Save your Job and press F6 to execute it.
You can now open the Excel file containing the result of the preparation
applied on your data from the MySQL database.

Using the tDataprepRun component to dynamically select a
preparation at runtime according to the input

This scenario applies only to a subscription-based Talend solution.

The tDataprepRun component allows you to reuse an existing preparation
made in Talend Data Preparation, directly in a data
integration, Spark Batch or Spark Streaming Job. In other words, you can operationalize the
process of applying a preparation to input data with the same model.

By default, the tDataprepRun component retrieves
preparations using their technical id. However, the dynamic preparation selection feature
allows you to call a preparation via its path in Talend Data Preparation. Through the use of the Dynamic
preparation selection check box and some variables, it is then possible to
dynamically select a preparation at runtime, according to runtime data or metadata.

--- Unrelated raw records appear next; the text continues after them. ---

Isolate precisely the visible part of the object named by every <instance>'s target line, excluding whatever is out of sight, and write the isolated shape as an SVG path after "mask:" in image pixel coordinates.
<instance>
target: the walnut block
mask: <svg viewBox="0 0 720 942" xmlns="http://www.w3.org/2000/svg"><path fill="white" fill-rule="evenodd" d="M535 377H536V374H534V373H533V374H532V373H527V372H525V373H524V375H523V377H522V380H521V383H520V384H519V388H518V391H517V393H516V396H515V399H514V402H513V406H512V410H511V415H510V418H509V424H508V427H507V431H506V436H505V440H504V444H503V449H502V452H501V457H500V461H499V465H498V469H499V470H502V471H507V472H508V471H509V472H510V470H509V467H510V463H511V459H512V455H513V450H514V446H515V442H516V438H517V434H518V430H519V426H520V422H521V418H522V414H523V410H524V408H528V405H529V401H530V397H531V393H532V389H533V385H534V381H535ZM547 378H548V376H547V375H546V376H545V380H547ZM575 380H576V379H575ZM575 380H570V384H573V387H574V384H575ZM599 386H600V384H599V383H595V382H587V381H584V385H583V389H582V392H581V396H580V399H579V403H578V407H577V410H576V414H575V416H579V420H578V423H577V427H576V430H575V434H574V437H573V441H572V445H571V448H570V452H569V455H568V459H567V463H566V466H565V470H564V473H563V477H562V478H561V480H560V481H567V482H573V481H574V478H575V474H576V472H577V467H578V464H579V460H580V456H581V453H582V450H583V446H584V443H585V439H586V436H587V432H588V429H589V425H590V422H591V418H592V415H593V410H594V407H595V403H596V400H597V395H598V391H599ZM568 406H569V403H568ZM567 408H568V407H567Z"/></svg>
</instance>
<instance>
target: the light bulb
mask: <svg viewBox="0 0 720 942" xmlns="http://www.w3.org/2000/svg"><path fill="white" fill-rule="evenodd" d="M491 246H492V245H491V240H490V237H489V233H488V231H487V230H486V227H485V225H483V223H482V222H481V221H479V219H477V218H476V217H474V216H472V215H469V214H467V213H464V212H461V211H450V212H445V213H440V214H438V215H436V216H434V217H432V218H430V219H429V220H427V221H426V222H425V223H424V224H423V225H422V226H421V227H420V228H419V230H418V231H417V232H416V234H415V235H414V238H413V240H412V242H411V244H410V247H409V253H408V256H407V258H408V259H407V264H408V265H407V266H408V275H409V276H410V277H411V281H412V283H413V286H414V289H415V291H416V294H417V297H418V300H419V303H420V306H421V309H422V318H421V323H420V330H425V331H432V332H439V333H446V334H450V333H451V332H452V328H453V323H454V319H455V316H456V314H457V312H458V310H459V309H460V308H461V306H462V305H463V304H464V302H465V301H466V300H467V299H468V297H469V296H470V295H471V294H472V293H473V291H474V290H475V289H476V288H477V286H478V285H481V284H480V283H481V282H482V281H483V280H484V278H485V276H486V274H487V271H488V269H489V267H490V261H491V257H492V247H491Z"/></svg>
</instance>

In case you wanted to operationalize preparations in a Talend Job using the regular preparation selection
properties, you would actually need several Jobs: one for each preparation to apply on a
specific dataset. By retrieving the correct preparation according to the input file name, you
will be able to dynamically run more than one preparation on your source data, in a single
Job.

The following scenario creates a Job that:

Scans the content of a folder containing several datasets
Creates a dynamic path to your CSV files
Dynamically retrieves the preparations according to the input file name and
applies them on the data
Outputs the prepared data into a Redshift database

In this example, .csv datasets with data from two of your
clients are locally stored in a folder called customers_files. Each of
your clients datasets have their specific naming convention and are stored in dedicated sub
folders. All the datasets in the customers_files folder have identical
schemas, or data model.

A customers folder has also been created in Talend Data Preparation, containing two preparations. These two
distinct preparation are each aimed at cleaning data from your two different customers.

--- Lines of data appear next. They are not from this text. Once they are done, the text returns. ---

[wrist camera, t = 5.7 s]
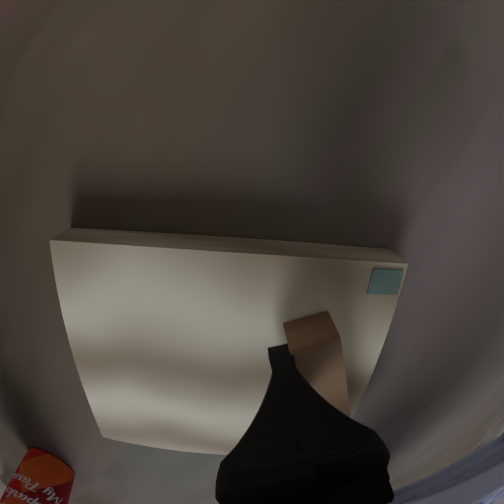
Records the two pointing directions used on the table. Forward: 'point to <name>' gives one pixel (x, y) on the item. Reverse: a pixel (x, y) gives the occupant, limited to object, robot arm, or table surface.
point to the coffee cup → (39, 480)
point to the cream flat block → (208, 325)
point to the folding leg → (319, 356)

The purpose of customer_1_preparation for example is to isolate a
certain type of email addresses, while customer_2_preparation aims at
cleansing invalid values and formatting the data. In this example, the preparations names are
based on the two sub folders names customer_1 and
customer_2, with _preparation as suffix.

Just like the input schema that all four dataset have in common, all of your output data must
also share the same model. For this reason, you cannot have one preparation that modifies the
schema by adding a column for example, while the other does not.

By following this scenario, a single Job will allow you to use the appropriate preparation,
depending on whether the dataset extracted from the local customers_files
folder belongs to customer 1 or customer 2.

Designing the Job

In the Integration perspective of the Studio, create an
empty Standard, Spark Batch or Spark Streaming Job from the Job
Designs node in the Repository tree
view.
Drop the following components from the palette onto the
design workspace: two tFileList, a
tFileInputDelimited, a tDataprepRun and a
tRedshiftOutput.
Connect the two tFileList and the
tFileInputDelimited components using Row > Iterate links.
Connect the tFileInputDelimited,
tDataprepRun and tRedshiftOutput
components using Row > Main links.

Configuring the components

Reading the input files from your local folder

In the design workspace, select
tFileList_1 and click the
Component tab to define its basic settings.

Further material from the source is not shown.